» Отрывок текста:
* * * * * * *
Этот новаторский подход позволил Лефевру внести огромный вклад в
историографию французской революции и историографию вообще. Ревель
подчеркивает три основных момента: заслуги Лефевра в изучении собственно
"великого страха"; его вклад в изучение проблемы толпы, ее роли в
истории, особенно в истории революции; наконец, вклад Лефевра в изучение
проблем ментальности, в первую очередь революционной ментальности.
Лефевр был первым историком, монографически исследовавшим "великий
страх" на общенациональном уровне и показавшим те возможности, которые
таит в себе изучение такого рода событий. До того "великий страх"
считался живописным, но случайным и второстепенным эпизодом французской
революции и не привлекал к себе внимания крупных французских историков.
* * * * * * *
» Задание: Переведите на английский язык предложение из отрывка о Лефевре: «Лефевр был первым историком, монографически исследовавшим "великий страх" на общенациональном уровне и показавшим те возможности, которые таит в себе изучение такого рода событий». Следующий список взят из другого источника.

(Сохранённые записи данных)
* * * * * * *
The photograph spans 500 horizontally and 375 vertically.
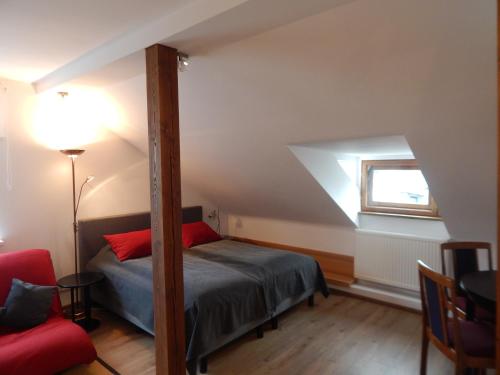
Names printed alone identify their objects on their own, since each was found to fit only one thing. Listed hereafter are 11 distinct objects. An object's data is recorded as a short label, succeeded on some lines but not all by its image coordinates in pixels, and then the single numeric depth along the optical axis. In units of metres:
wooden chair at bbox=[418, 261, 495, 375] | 1.81
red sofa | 2.07
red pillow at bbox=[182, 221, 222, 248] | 4.19
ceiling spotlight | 2.06
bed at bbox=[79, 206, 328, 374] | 2.51
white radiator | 3.34
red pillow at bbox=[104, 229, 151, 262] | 3.48
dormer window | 3.60
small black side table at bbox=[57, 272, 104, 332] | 3.07
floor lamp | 3.16
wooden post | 1.88
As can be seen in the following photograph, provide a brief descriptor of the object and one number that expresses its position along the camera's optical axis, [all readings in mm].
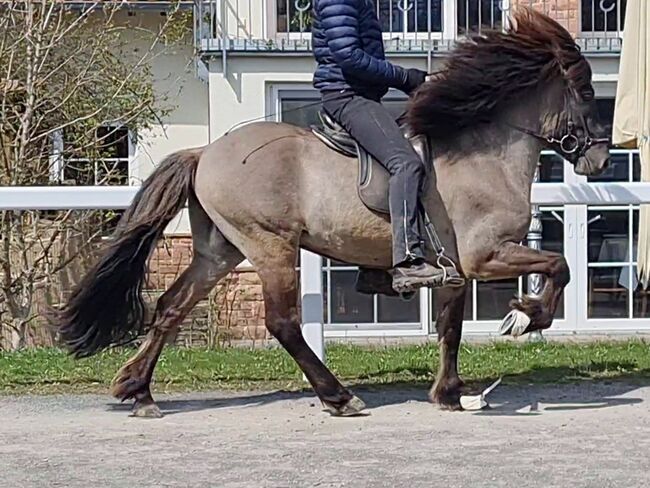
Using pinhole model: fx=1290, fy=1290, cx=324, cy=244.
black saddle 7461
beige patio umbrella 9203
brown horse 7527
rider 7309
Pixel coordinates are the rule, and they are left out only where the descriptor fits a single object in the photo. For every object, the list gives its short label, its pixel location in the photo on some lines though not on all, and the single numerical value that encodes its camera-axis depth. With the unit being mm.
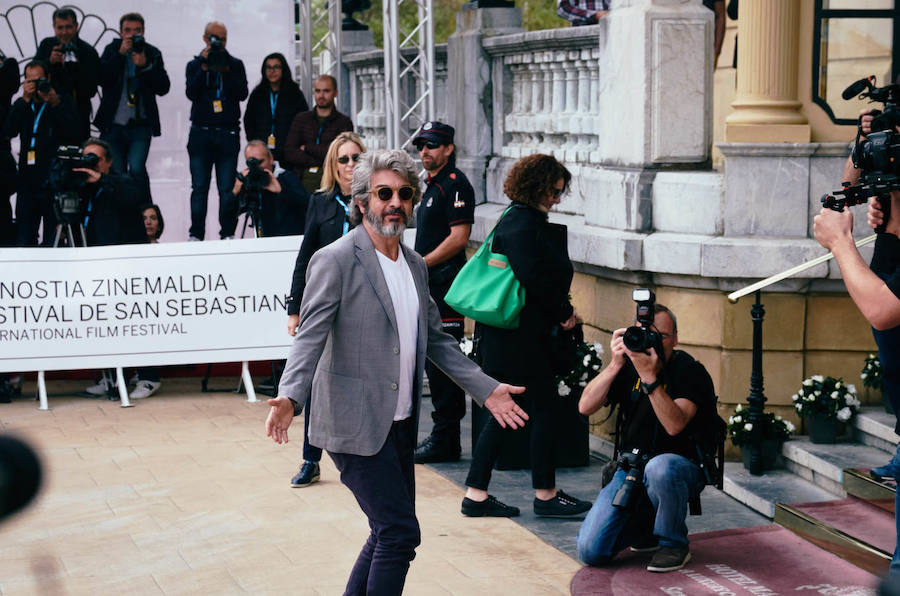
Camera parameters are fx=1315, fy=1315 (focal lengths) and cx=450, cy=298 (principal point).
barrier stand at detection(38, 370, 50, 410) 9992
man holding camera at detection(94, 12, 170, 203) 12109
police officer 7922
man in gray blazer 4566
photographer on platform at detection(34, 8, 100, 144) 11938
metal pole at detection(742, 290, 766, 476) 7281
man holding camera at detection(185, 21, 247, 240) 12312
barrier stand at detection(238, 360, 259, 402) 10273
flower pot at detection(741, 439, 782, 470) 7418
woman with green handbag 6828
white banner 10109
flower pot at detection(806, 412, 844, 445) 7367
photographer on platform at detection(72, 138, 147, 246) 10477
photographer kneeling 5801
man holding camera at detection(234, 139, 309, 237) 10711
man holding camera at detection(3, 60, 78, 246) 11406
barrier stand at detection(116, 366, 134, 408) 10070
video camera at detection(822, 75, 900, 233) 4387
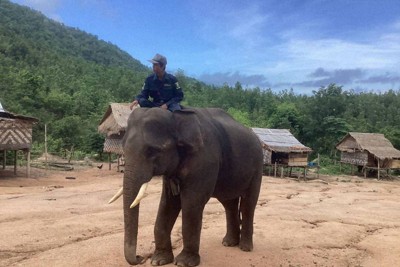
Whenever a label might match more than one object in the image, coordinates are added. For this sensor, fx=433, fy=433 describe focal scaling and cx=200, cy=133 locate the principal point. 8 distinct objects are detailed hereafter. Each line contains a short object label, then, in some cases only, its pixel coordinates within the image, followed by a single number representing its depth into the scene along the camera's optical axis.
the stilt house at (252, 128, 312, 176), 26.09
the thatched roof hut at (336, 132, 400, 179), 29.42
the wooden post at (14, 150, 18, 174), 19.71
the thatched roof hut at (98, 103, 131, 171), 23.14
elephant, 4.89
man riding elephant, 5.70
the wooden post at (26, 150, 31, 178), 19.29
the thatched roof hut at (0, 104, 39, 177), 17.84
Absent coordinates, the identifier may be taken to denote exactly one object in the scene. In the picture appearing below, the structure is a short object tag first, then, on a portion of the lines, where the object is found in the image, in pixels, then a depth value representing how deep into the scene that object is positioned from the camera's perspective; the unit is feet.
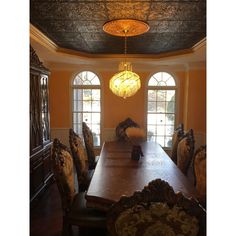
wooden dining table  6.69
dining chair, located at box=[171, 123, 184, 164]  12.92
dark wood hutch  11.29
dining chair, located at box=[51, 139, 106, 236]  7.06
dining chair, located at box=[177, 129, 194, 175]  10.08
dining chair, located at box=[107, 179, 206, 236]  3.79
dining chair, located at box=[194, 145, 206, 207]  7.89
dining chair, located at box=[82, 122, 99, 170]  13.24
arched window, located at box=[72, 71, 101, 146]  20.51
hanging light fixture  9.61
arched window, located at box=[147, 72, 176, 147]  20.43
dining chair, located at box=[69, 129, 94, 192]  10.01
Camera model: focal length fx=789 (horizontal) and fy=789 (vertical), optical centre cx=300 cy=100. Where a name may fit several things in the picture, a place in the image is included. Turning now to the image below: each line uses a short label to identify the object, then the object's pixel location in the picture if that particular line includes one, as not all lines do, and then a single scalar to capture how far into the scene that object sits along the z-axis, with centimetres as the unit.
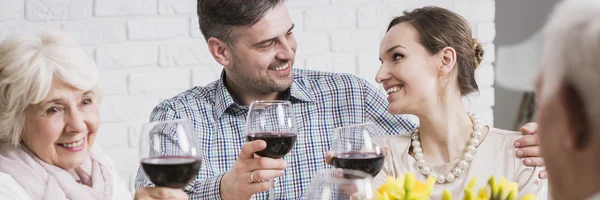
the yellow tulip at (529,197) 138
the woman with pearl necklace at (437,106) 225
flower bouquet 133
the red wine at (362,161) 176
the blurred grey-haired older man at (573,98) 88
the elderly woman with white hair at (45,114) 191
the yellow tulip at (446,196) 133
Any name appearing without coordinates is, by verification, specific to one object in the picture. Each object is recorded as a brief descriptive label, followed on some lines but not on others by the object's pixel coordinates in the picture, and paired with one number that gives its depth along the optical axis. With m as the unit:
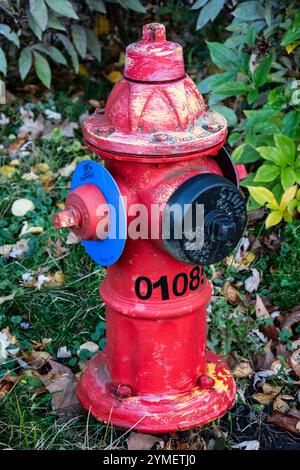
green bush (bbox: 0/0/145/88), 4.14
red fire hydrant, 2.36
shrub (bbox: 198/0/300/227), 3.32
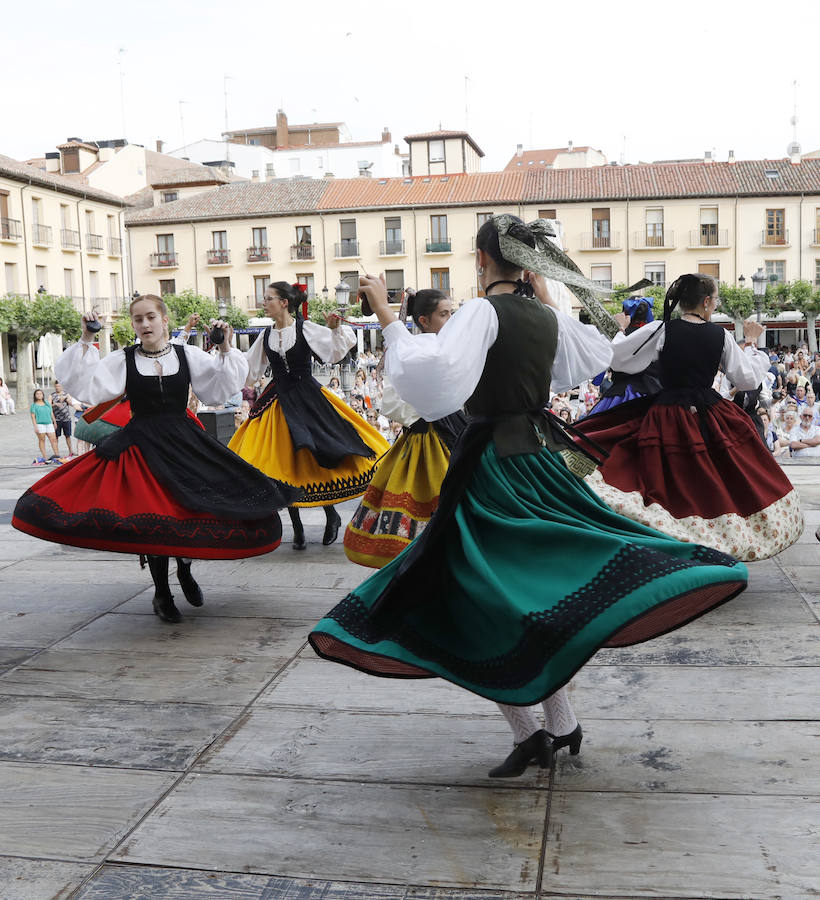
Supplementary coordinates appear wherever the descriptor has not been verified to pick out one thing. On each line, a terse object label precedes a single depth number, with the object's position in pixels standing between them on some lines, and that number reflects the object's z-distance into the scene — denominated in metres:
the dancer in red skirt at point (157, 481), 4.32
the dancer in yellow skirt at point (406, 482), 4.79
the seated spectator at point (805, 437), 11.69
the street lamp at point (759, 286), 22.44
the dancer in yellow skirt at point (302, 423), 5.94
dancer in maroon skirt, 4.71
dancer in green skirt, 2.39
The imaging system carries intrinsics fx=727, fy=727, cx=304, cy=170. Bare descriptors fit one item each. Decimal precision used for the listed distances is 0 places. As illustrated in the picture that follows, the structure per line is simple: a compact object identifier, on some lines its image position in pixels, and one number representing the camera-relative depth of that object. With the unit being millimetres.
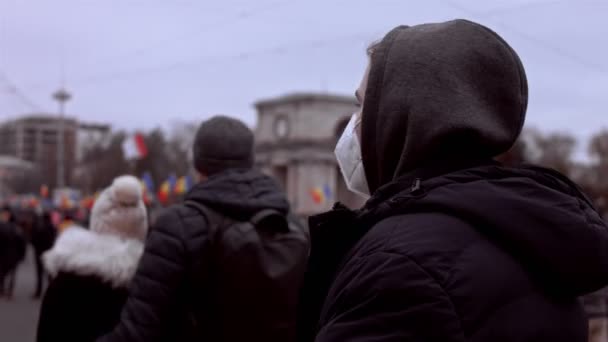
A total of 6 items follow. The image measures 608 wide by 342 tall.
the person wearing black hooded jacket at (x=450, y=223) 1391
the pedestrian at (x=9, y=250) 15031
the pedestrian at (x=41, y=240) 15320
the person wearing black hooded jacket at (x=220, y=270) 2902
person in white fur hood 3205
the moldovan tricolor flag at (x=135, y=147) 20234
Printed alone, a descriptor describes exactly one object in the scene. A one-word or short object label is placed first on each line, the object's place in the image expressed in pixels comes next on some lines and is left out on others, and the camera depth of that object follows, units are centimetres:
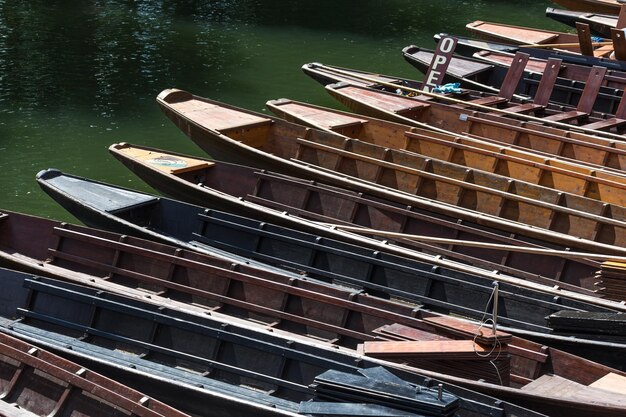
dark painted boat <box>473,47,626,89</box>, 1986
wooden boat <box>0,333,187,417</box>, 889
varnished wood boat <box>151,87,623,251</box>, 1368
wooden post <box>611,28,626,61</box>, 2097
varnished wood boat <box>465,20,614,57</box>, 2347
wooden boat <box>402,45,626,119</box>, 1923
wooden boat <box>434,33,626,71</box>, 2081
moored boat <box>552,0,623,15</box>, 2803
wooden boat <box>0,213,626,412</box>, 977
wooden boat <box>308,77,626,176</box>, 1647
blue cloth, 1938
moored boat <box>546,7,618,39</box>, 2575
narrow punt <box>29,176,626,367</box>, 1144
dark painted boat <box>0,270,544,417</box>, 854
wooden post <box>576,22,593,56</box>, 2120
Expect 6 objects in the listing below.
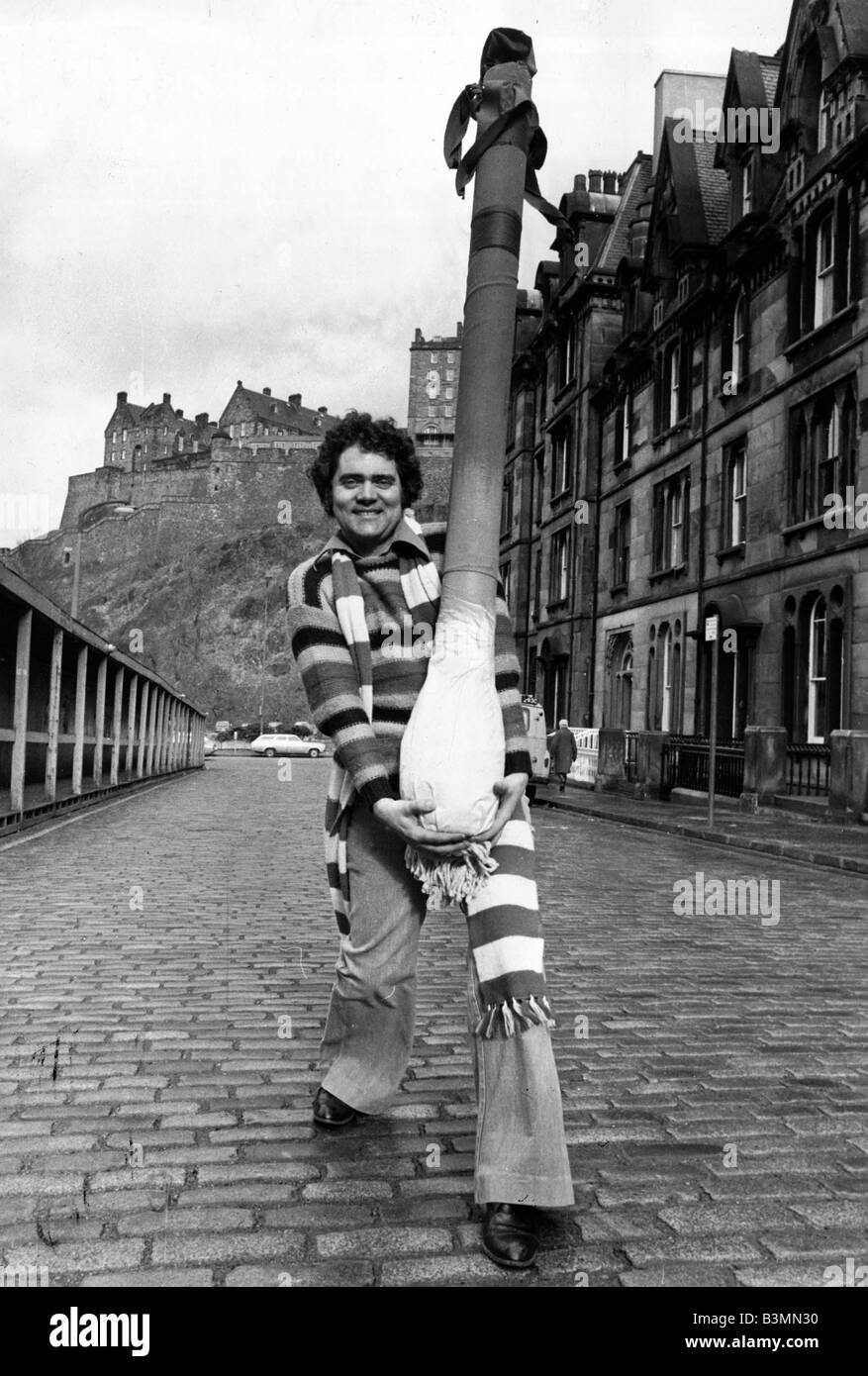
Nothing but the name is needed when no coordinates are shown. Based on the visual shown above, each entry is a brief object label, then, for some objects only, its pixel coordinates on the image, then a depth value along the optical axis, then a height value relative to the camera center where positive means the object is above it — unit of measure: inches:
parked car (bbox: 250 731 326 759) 2443.4 -61.2
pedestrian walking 1007.6 -22.8
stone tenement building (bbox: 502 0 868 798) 749.3 +248.6
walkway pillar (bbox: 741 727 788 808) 753.6 -22.6
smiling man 119.8 +0.2
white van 923.7 -13.2
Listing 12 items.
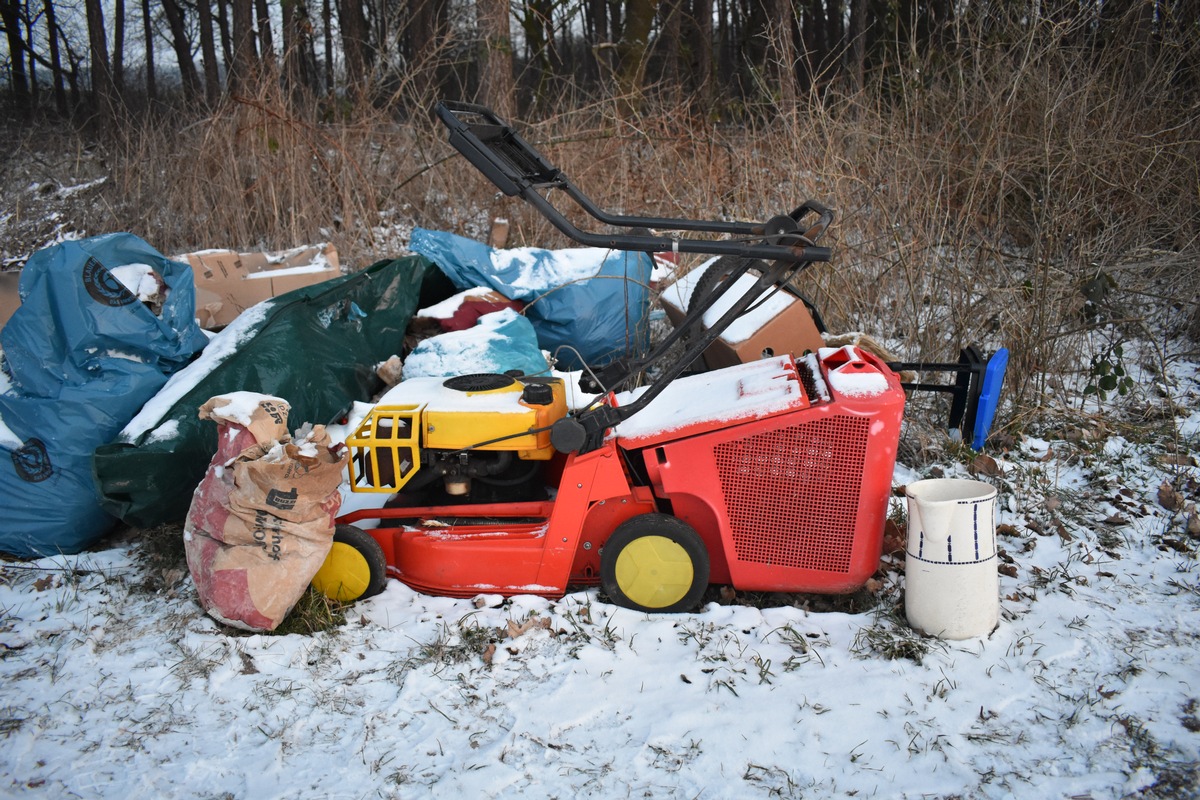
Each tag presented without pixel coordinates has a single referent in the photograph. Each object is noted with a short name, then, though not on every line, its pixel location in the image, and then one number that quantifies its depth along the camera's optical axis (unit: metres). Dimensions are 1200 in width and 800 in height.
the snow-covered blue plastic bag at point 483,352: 4.09
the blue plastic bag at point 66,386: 3.20
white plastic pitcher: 2.45
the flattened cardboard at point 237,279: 4.72
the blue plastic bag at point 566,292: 4.71
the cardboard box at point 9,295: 4.29
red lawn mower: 2.53
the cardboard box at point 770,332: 3.69
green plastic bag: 3.08
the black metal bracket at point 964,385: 3.01
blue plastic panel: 2.95
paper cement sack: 2.59
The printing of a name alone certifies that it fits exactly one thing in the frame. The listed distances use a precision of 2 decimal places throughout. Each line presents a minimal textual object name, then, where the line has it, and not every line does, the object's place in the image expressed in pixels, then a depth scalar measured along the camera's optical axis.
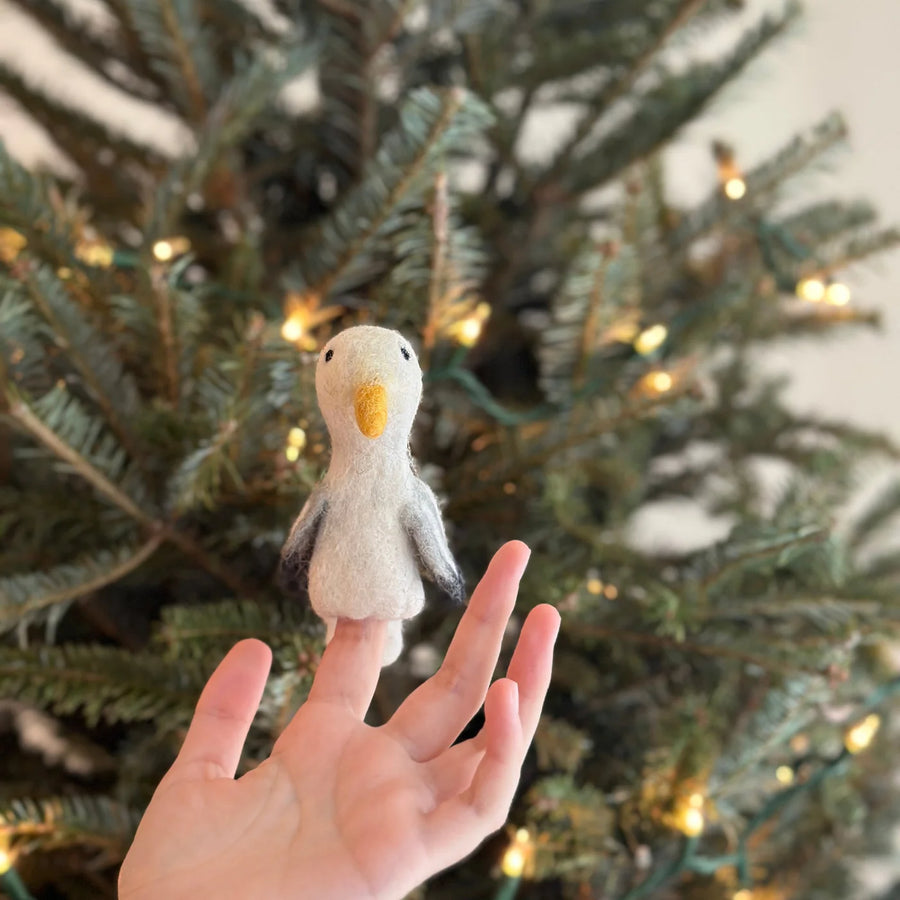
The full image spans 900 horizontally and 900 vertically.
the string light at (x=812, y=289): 0.51
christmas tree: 0.38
* * * * * * *
» Поле ответа: Lefebvre was the first historian to study the "Great Fear" in a monograph on a nationwide scale and to show the possibilities that the study of such events holds.